DIRECTIONS >> Quote the line containing "serviceinriktade, utbildade och" and all lines that follow it in the listing below, exactly as written.

RECORD EXCERPTS >>
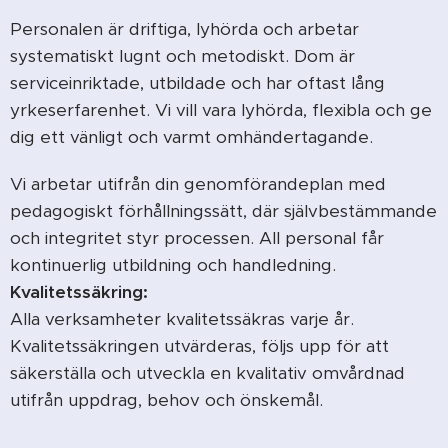
Personalen är driftiga, lyhörda och arbetar
systematiskt lugnt och metodiskt. Dom är
serviceinriktade, utbildade och har oftast lång
yrkeserfarenhet. Vi vill vara lyhörda, flexibla och ge
dig ett vänligt och varmt omhändertagande.
Vi arbetar utifrån din genomförandeplan med
pedagogiskt förhållningssätt, där självbestämmande
och integritet styr processen. All personal får
kontinuerlig utbildning och handledning.
Kvalitetssäkring:
Alla verksamheter kvalitetssäkras varje år.
Kvalitetssäkringen utvärderas, följs upp för att
säkerställa och utveckla en kvalitativ omvårdnad
utifrån uppdrag, behov och önskemål.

ANSWER BOX >>
serviceinriktade, utbildade och har oftast lång
yrkeserfarenhet. Vi vill vara lyhörda, flexibla och ge
dig ett vänligt och varmt omhändertagande.
Vi arbetar utifrån din genomförandeplan med
pedagogiskt förhållningssätt, där självbestämmande
och integritet styr processen. All personal får
kontinuerlig utbildning och handledning.
Kvalitetssäkring:
Alla verksamheter kvalitetssäkras varje år.
Kvalitetssäkringen utvärderas, följs upp för att
säkerställa och utveckla en kvalitativ omvårdnad
utifrån uppdrag, behov och önskemål.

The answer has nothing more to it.